Argyll and Bute Council, which runs the airport at North Connell, confirmed a police-led investigation was ‘ongoing’.

It follows reports from the airport last week of drones having been operated ‘without permission’ within an area called the aerodrome traffic zone (ATZ).

‘One drone was reported just a short distance from the approach to runway 01,’ it said.

The council declined to comment further because of the ongoing investigation.

The Civil Aviation Authority said it received formal safety reports in confidence, while Police Scotland investigated incidents deemed ‘sufficiently serious’.

The penalty for ‘endangering the safety of an aircraft’ carries custodial sentences of up to five years and an unlimited fine, the airport has warned.

There has been speculation online that someone inexperienced may have inadvertently flown into the restricted area while capturing aerial footage of the tidal phenomenon at the Falls of Lora.

Others said most drone owners knew the rules and had sufficiently sophisticated models with the proper technology.

The problem may be unregistered drone owners flying inexpensive versions which retail locally from as little as £19.99.

Shoppers are encouraged to ‘pass a drone test’ and register with the Civil Aviation Authority (CAA).

Local councillors said the reports were worrying and encouraged people to do their research before flying drones.

Councillor Elaine Robertson said: ‘Any activity which causes safety issues at Oban Airport is of the gravest concern.

‘The safety zone is there to protect. I appeal to all to be mindful of the danger and to respect and observe the drone exclusion zone for the safety of personnel and flights.’

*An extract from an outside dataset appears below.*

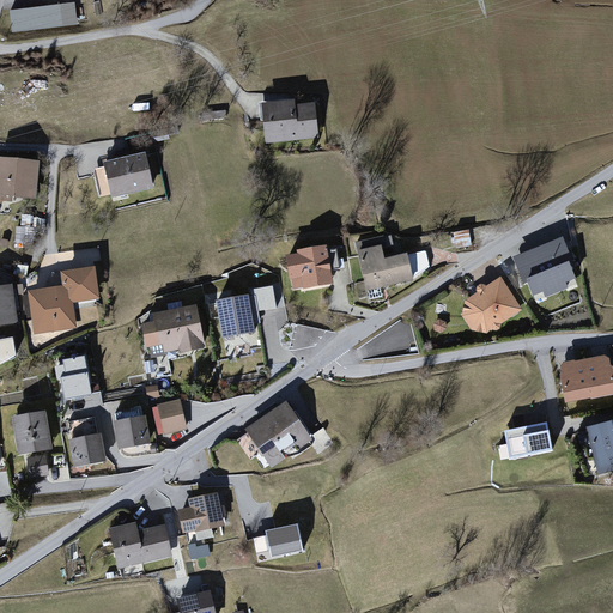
[(77,2),(12,8),(14,30),(79,23),(77,2)]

Councillor Kieron Green said drones offered opportunities to improve connectivity in places such as the West Highlands.

‘However, clear rules exist to ensure the safety of operators and the public when drones are being flown,’ said Councillor Green.

‘For recreational use these include retaining line of sight, keeping below 400ft, and not entering restricted spaces around airports,’ he said.

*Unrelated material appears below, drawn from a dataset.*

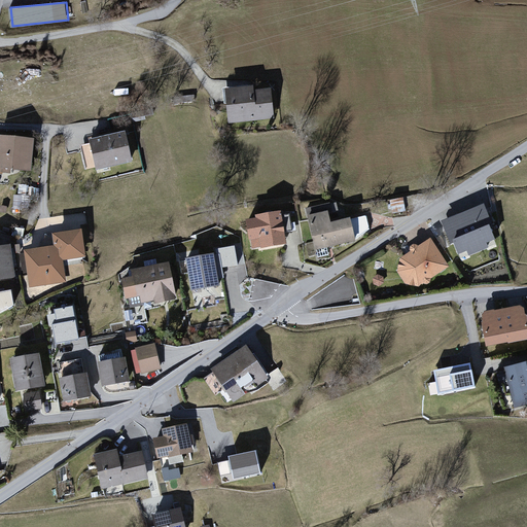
[(255,83),(224,88),(229,124),(274,118),(271,88),(256,90),(255,83)]
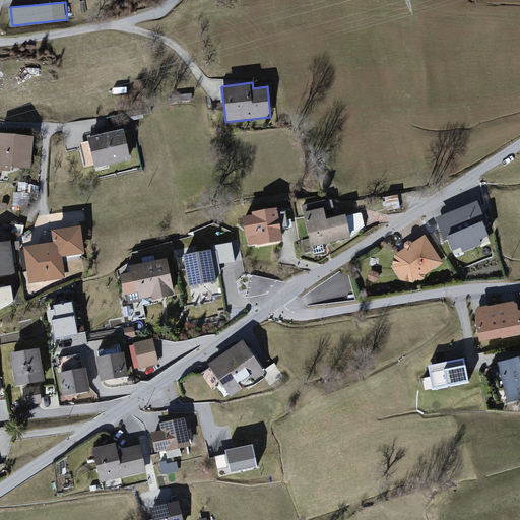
[(132,156),(126,129),(86,137),(92,166),(132,156)]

Councillor Julie McKenzie said the onus of responsibility was on the drone owner to check where it was safe to fly.

Councillor McKenzie said: ‘I would appeal to anybody who is going to be flying drones to make sure they are doing the proper risk assessments and paying attention to the legislation before they even leave the house.

‘That would make sure they are not endangering anybody’s life by going out with a drone.’

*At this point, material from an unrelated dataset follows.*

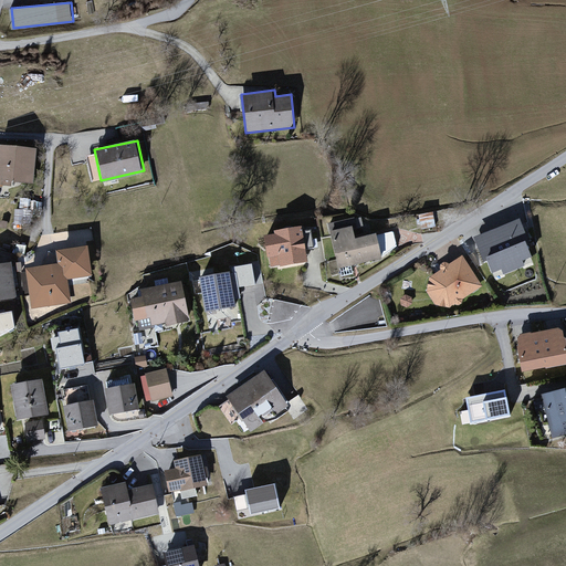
[(38,149),(0,145),(0,185),(13,186),(14,180),(34,182),(38,149)]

The airport has warned that operators of drones must seek permission from the airport before attempting any flight within the ATZ, otherwise it is illegal.

The council said the ATZ is for the protection of aerodrome traffic.

At Oban the ATZ is two miles and 2,000 feet. Anyone wishing to enter the ATZ must get permission from the Flight Information Services Officer.

The airport receives a number of such enquiries every few months – often from companies using drones to carry out aerial survey work on roads or bridges.

Drone registration legislation also came into effect in the UK on November 30, 2019, and is mandatory for drone owners and operators with drones weighing between 250g and 20kg.

Registration costs £9 and can be completed online at register-drones.caa.co.uk

The Civil Aviation Authority say those who do not register risk a £1,000 fine.

The UK Airprox Board, based at RAF Northolt in Middlesex, maintains logs of ‘near accidents’ at airports.

In the 10-years of its logs, drones account for the overwhelming majority of incidents, although there has never been a logged incident at Oban Airport.